2015 hasn’t been brilliant. Behind all those cheery government surveys of how well the economy is doing is an underlying feeling that we’re all just treading water. Manufacturing is down along with reduced private sector investment; take over activity and business optimism. We’re still waiting for that much vaunted post-election bounce but it hasn’t bounced, yet. Thank heavens for the low oil price that’s helped keep business sales costs down and consumer activity up. The oil industry may be moaning about job losses but the benefits of cheaper fuel across the economy far outweigh those employment losses. And consumer activity, as FairFuelUK constantly reminds the Treasury, accounts for 60% of GDP. Consumer spending is the engine of growth.

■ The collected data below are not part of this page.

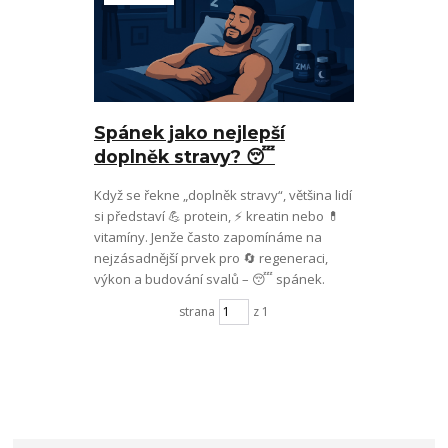
Spánek jako nejlepší
doplněk stravy? 😴
Když se řekne „doplněk stravy“, většina lidí
si představí 💪 protein, ⚡ kreatin nebo 💊
vitamíny. Jenže často zapomínáme na
nejzásadnější prvek pro 🔄 regeneraci,
výkon a budování svalů – 😴 spánek.
strana
z 1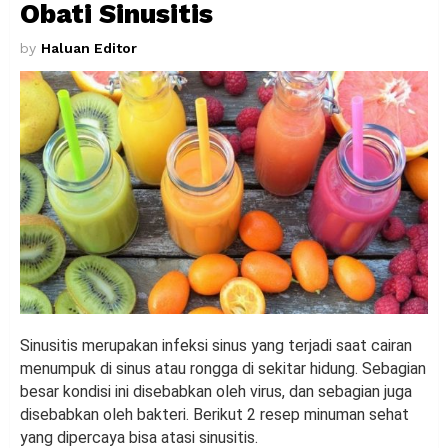
Obati Sinusitis
by
Haluan Editor
Sinusitis merupakan infeksi sinus yang terjadi saat cairan
menumpuk di sinus atau rongga di sekitar hidung. Sebagian
besar kondisi ini disebabkan oleh virus, dan sebagian juga
disebabkan oleh bakteri. Berikut 2 resep minuman sehat
yang dipercaya bisa atasi sinusitis.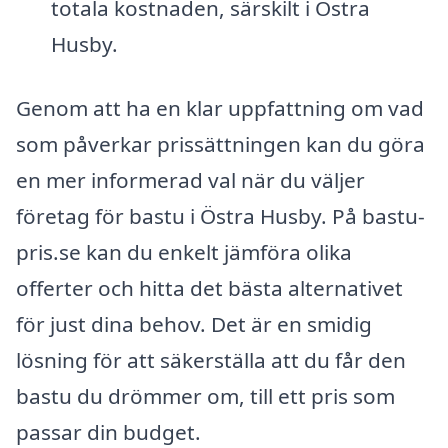
totala kostnaden, särskilt i Östra
Husby.
Genom att ha en klar uppfattning om vad
som påverkar prissättningen kan du göra
en mer informerad val när du väljer
företag för bastu i Östra Husby. På bastu-
pris.se kan du enkelt jämföra olika
offerter och hitta det bästa alternativet
för just dina behov. Det är en smidig
lösning för att säkerställa att du får den
bastu du drömmer om, till ett pris som
passar din budget.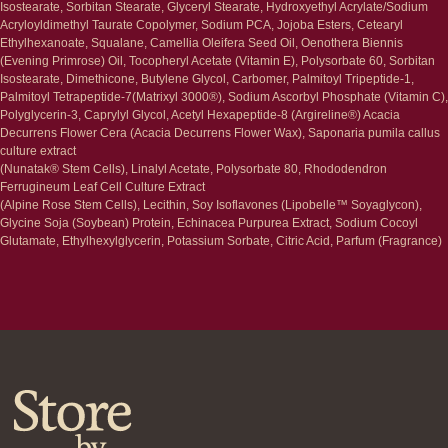
Наборы
Isostearate, Sorbitan Stearate, Glyceryl Stearate, Hydroxyethyl Acrylate/Sodium
Проблемы
Acryloyldimethyl Taurate Copolymer, Sodium PCA, Jojoba Esters, Cetearyl
Шампуни
Ethylhexanoate, Squalane, Camellia Oleifera Seed Oil, Oenothera Biennis
Кондиционеры/бальзамы
(Evening Primrose) Oil, Tocopheryl Acetate (Vitamin E), Polysorbate 60, Sorbitan
Маски/скрабы
Isostearate, Dimethicone, Butylene Glycol, Carbomer, Palmitoyl Tripeptide-1,
Сыворотки/лосьоны
Palmitoyl Tetrapeptide-7(Matrixyl 3000®), Sodium Ascorbyl Phosphate (Vitamin C),
Спреи
Polyglycerin-3, Caprylyl Glycol, Acetyl Hexapeptide-8 (Argireline®) Acacia
Средства для укладки
Decurrens Flower Cera (Acacia Decurrens Flower Wax), Saponaria pumila callus
culture extract
Клиентам
(Nunatak® Stem Cells), Linalyl Acetate, Polysorbate 80, Rhododendron
Ferrugineum Leaf Cell Culture Extract
Система лояльности
(Alpine Rose Stem Cells), Lecithin, Soy Isoflavones (Lipobelle™ Soyaglycon),
Доставка и самовывоз
Glycine Soja (Soybean) Protein, Echinacea Purpurea Extract, Sodium Cocoyl
Оплата и возврат
Glutamate, Ethylhexylglycerin, Potassium Sorbate, Citric Acid, Parfum (Fragrance)
Согласие на обработку
персональных данных
Политика
конфиденциальности
Договор оферта
Реквизиты и контакты
Подписаться
E-mail
→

Any plans that the Treasury and the Chancellor may have about raising fuel duty can now be robustly discredited given the constant flow of evidence-based data that we’ve provided over the last four years. Keeping a lid on fuel duty rises has been one of the most important factors in our recent economic stability and has helped keep inflation and interest rates low. Every credible economic expert agrees that keeping consumers driving and making sure the haulage industry has affordable fuel have both been critical factors in our fiscal recovery. And in this graphic published by the Treasury itself, it clearly shows why cutting duty is beneficial to the economy. That politicians and ministers didn’t know this immutable economic truth already is surprising, but that’s another thing we’ve discovered on our many engagements with Westminster over the years: a real understanding of how the UK road economy functions is sorely lacking. Howard Cox and I can count the number of politicians and Treasury mandarins who really understand how dependent we are on roads and transport on the fingers of two hands, literally.
And we’re seeing this lack of understanding in many other road-related areas. Fuel duty may be static (its still the highest in Europe) but there are hundreds of other constraints to consumer activity. Parking costs, road maintenance, speed cameras, pot holes, uninsured drivers, local council revenue raising, expensive public transport and many other factors all conspire to make the freedom of consumer movement increasingly challenging and expensive. I remember the Prime Minister saying that the war on motorists was over. Well, from my driving seat things seem to be even worse. The essential process of getting from A to B in order to put cash into the economy and drive growth is becoming more and more difficult. Money spent on fines in box junctions and bus lanes won’t be spent in the shops. Public sector motoring enforcement is piecemeal, unfair, often unjustified and always very costly. Money is being taken from the general economy, consumers are being disadvantaged and personal movement is becoming unnecessarily restricted.
We think that the public sector motoring enforcement is sucking billions out of the UK economy and reducing consumer and business activity. We also believe things are at crisis point. When you don’t have enough time to pay cash into your bank or spend time and money in shops and cafes because a parking warden is constantly hovering, something is deeply wrong. And when you’re driving to your high street and have to pay £60 because you’ve slightly strayed into a bus lane you’re going to shop somewhere else in the future. And as a result income into those high street shops declines significantly. This is a constant circle of transport expense that will drive consumers to online shopping and away from local commerce. Society loses jobs, communities lose shops and the government loses tax revenue to foreign companies based in low tax locations. That’s the chilling effect of draconian public sector motoring enforcement. And the irony is that the victims of these fines, parking tickets and general harassment aren’t the small minority of dangerous drivers we all see so regularly but decent law-abiding hard-working drivers who just want to get on with life and work. The growing culture of generating public sector income from motoring fine revenue carries a heavy social and economic cost. We can’t let this continue unchecked.